“When we deny our stories and disengage from tough emotions, they don’t go away; instead, they own us, they define us. Our job is not to deny the story, but to defy the ending—to rise strong…” ~Brene Brown
“This is deep,” my friend said and sent a video my way. I watched without sound and knew I’d need to watch again when I could listen so that I’d understand. A bunch of kids in a line for a race, some moving forward steps at a time, while others seemed to never move. I put it aside. As often happens, I was looking for a quote for what I wanted to write — this week about stories — and became sidetracked as I went back to the video from a few days ago. I suppose you could watch it and not be emotionally moved, but it would be difficult. Watching it silently now is really no less meaningful because I know why some of the kids are not moving. I think about the stories of our lives that way — people watch us without the narration that explains why we are where we are or behaving as we are. Brown’s quote fit better than I knew, as I thought about not only how we deny our own stories, but we attempt to deny the uncomfortable stories of others. As long as you and I are living and have a pen in our hands, we can own our stories and defy the ending someone else might think they’ve written for us.
I don’t know about you, but when I am driving along and see a person asking for donations at the corner, I wonder about their story — about what brought them there.
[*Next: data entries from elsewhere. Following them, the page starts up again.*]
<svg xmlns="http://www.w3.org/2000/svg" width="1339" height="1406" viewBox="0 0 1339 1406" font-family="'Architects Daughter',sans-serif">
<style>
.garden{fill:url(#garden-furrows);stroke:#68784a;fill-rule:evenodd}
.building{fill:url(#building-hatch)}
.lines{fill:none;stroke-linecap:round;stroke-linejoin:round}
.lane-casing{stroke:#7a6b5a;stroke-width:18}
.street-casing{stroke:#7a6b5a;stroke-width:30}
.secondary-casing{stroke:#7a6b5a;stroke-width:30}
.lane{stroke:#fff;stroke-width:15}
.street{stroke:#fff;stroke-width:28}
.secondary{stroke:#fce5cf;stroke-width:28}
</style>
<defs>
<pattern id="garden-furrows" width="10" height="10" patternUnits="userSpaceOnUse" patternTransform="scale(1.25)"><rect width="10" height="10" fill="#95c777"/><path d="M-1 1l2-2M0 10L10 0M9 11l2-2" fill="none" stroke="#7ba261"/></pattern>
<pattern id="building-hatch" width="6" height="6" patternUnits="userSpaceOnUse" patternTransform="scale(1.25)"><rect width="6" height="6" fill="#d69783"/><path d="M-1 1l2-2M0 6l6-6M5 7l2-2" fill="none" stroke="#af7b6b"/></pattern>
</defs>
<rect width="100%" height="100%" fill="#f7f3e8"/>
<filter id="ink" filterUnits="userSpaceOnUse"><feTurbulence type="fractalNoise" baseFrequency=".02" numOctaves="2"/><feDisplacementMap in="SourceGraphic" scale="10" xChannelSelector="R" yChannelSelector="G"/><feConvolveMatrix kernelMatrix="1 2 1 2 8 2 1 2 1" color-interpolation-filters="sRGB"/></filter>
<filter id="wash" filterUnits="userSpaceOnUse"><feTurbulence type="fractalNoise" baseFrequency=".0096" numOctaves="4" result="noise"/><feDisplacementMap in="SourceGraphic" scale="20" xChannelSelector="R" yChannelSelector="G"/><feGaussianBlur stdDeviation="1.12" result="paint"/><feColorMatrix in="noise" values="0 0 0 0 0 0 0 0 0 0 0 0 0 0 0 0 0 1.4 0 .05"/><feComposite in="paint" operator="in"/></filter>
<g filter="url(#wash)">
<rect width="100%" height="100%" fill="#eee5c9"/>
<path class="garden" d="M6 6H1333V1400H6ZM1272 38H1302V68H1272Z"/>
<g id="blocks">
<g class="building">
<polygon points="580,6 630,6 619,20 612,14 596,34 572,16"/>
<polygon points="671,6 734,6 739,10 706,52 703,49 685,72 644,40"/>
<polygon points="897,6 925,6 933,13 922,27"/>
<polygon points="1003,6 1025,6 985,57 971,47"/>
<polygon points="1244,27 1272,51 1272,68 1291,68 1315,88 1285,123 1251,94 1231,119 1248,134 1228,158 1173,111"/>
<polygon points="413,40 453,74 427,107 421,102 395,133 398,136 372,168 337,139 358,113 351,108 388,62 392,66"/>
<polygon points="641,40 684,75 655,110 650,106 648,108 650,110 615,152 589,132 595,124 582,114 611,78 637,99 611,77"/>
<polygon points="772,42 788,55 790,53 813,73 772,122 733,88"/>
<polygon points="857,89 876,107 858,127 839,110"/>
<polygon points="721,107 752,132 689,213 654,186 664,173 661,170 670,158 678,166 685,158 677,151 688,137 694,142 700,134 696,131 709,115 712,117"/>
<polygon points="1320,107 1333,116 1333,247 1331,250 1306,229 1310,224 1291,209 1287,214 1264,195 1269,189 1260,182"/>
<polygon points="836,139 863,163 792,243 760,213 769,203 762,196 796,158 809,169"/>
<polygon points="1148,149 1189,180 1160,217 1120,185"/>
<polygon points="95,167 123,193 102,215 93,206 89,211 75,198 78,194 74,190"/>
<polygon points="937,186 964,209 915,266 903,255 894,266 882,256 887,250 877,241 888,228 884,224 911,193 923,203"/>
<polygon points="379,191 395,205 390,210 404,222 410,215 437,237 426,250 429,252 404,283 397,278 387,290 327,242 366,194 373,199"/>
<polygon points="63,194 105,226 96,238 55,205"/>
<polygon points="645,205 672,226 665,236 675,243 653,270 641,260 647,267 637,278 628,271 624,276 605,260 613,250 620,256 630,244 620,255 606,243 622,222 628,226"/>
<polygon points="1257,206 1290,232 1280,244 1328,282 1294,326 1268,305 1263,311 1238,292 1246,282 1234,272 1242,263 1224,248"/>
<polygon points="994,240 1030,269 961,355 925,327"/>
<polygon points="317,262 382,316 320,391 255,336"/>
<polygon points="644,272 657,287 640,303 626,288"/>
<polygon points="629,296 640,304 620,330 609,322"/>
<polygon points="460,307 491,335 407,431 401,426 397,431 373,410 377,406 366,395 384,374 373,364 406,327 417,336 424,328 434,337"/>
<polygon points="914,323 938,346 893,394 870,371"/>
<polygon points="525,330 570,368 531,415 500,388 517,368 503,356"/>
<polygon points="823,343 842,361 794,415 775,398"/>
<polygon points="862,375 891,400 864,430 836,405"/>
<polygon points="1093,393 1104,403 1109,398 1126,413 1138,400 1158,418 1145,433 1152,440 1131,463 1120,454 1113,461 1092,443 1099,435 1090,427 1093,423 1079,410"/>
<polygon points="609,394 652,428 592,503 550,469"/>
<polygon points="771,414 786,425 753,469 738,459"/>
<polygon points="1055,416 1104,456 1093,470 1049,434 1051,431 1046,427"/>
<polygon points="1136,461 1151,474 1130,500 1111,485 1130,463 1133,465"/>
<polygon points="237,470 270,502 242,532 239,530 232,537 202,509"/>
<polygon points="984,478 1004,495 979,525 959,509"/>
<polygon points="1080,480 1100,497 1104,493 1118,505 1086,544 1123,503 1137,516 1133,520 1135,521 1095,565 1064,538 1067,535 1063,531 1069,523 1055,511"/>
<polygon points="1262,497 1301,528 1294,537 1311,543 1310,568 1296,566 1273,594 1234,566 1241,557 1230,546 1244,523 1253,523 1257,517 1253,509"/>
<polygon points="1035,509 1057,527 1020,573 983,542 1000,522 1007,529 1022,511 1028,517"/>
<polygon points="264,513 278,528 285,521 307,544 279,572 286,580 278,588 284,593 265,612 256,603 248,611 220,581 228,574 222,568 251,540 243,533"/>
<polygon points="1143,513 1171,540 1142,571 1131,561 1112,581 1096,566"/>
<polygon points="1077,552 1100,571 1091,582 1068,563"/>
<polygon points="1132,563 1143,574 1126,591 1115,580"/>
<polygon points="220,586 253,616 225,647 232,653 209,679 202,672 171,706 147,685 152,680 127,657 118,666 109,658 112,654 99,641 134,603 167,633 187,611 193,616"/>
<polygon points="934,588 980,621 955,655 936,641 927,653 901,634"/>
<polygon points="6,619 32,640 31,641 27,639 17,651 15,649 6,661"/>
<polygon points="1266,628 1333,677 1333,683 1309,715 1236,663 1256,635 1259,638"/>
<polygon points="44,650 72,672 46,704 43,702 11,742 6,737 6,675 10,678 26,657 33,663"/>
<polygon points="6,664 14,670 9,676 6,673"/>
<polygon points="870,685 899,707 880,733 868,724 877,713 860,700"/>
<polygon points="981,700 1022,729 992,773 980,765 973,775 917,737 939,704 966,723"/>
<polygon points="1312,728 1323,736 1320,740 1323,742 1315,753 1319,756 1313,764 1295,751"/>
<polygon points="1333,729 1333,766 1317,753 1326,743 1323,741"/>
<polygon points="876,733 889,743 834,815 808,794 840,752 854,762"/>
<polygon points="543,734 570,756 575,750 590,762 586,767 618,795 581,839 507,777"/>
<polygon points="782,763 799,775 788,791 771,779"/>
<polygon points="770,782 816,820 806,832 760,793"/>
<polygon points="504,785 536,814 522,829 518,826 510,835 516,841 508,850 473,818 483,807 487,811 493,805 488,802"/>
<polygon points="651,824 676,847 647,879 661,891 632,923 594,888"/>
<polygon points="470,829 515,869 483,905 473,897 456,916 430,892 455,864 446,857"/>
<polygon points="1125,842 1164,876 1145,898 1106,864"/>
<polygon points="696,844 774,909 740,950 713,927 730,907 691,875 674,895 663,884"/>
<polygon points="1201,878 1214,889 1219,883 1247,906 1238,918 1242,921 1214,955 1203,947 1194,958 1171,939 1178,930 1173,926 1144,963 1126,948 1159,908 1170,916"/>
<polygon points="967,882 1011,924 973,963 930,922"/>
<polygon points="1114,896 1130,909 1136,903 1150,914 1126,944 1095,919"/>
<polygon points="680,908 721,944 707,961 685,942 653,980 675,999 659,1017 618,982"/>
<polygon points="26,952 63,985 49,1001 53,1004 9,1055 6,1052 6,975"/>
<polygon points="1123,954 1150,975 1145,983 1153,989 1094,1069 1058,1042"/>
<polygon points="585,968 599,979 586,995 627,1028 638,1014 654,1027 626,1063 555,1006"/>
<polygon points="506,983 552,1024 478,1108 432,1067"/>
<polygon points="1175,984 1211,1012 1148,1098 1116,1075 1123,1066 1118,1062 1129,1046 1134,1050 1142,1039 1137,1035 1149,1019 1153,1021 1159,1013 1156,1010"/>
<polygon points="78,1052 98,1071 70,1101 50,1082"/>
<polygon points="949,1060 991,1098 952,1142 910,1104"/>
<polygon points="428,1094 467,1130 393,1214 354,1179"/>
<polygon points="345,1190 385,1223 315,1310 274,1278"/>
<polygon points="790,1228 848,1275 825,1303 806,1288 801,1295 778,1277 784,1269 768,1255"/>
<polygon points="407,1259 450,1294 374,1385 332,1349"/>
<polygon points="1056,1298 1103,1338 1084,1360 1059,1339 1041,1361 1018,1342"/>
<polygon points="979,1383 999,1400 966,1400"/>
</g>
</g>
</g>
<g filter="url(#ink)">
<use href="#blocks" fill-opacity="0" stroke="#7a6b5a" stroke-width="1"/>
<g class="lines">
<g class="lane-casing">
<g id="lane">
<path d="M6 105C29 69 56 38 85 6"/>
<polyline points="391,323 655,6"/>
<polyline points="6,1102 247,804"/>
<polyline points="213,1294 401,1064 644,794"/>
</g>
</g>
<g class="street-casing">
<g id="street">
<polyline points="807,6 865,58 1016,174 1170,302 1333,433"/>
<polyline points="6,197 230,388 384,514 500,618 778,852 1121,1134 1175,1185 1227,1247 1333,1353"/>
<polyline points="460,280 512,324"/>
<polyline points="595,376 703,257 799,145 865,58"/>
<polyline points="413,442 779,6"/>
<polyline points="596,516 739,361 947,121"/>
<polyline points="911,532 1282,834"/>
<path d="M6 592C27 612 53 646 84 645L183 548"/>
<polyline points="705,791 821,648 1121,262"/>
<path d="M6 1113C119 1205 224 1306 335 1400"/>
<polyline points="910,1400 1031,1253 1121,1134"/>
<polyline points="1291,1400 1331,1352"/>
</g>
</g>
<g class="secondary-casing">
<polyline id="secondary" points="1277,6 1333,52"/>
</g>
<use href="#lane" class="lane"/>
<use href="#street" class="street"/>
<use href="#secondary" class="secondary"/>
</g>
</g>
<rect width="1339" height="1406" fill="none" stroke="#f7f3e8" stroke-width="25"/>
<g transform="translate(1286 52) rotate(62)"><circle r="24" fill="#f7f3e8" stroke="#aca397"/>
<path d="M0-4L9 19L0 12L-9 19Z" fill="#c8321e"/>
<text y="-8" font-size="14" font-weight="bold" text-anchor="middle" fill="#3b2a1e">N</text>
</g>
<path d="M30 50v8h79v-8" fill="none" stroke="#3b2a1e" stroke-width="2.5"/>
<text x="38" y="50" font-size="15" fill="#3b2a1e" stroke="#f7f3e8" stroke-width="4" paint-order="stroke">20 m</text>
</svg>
I don’t take the time to stop and ask, though I sometimes would like to do just that. I think I’m afraid. No, not of the person, but of knowing their story and knowing that I couldn’t rewrite it. It might make me uncomfortable, and heck, even my own story makes me uncomfortable sometimes. While it matters that I own my story, it is equally important that I allow you to have your story. No, you don’t have to walk around with your story on a sandwich board. Even if you never share your story with me, it is incumbent upon me to remember that you DO have a story that has shaped you and affected how you handle various situations.
Research shows that we become better people as we engage with and listen to what another person has to share. Whether it is a parent listening to the story that explains why their child came home late from a date or a stranger listening as someone bursts into tears as the stress of the day reminds them of the child they lost last year, we are helping ourselves as much as we are helping the other person when we take time to hear what they are saying. We need to be unafraid to ask, “What is your story?”
Back to the video. It went something like this: “If you’ve never worried about where your next meal would come from, take two steps forward. Take two steps forward if you grew up with a father figure in the home…” and it continued. Some people didn’t get to take many steps, and when the questions were finished, those in the front turned to look at the faces of those behind them. Some people start off way behind because of their stories.
Yes, your story should matter to you, and it matters to me. It doesn’t matter if you are 15 or 95, this is your time and my time to help other people step forward in life regardless of the story that has held them back. We have that power, and it’s time that we use it to benefit ourselves and someone else.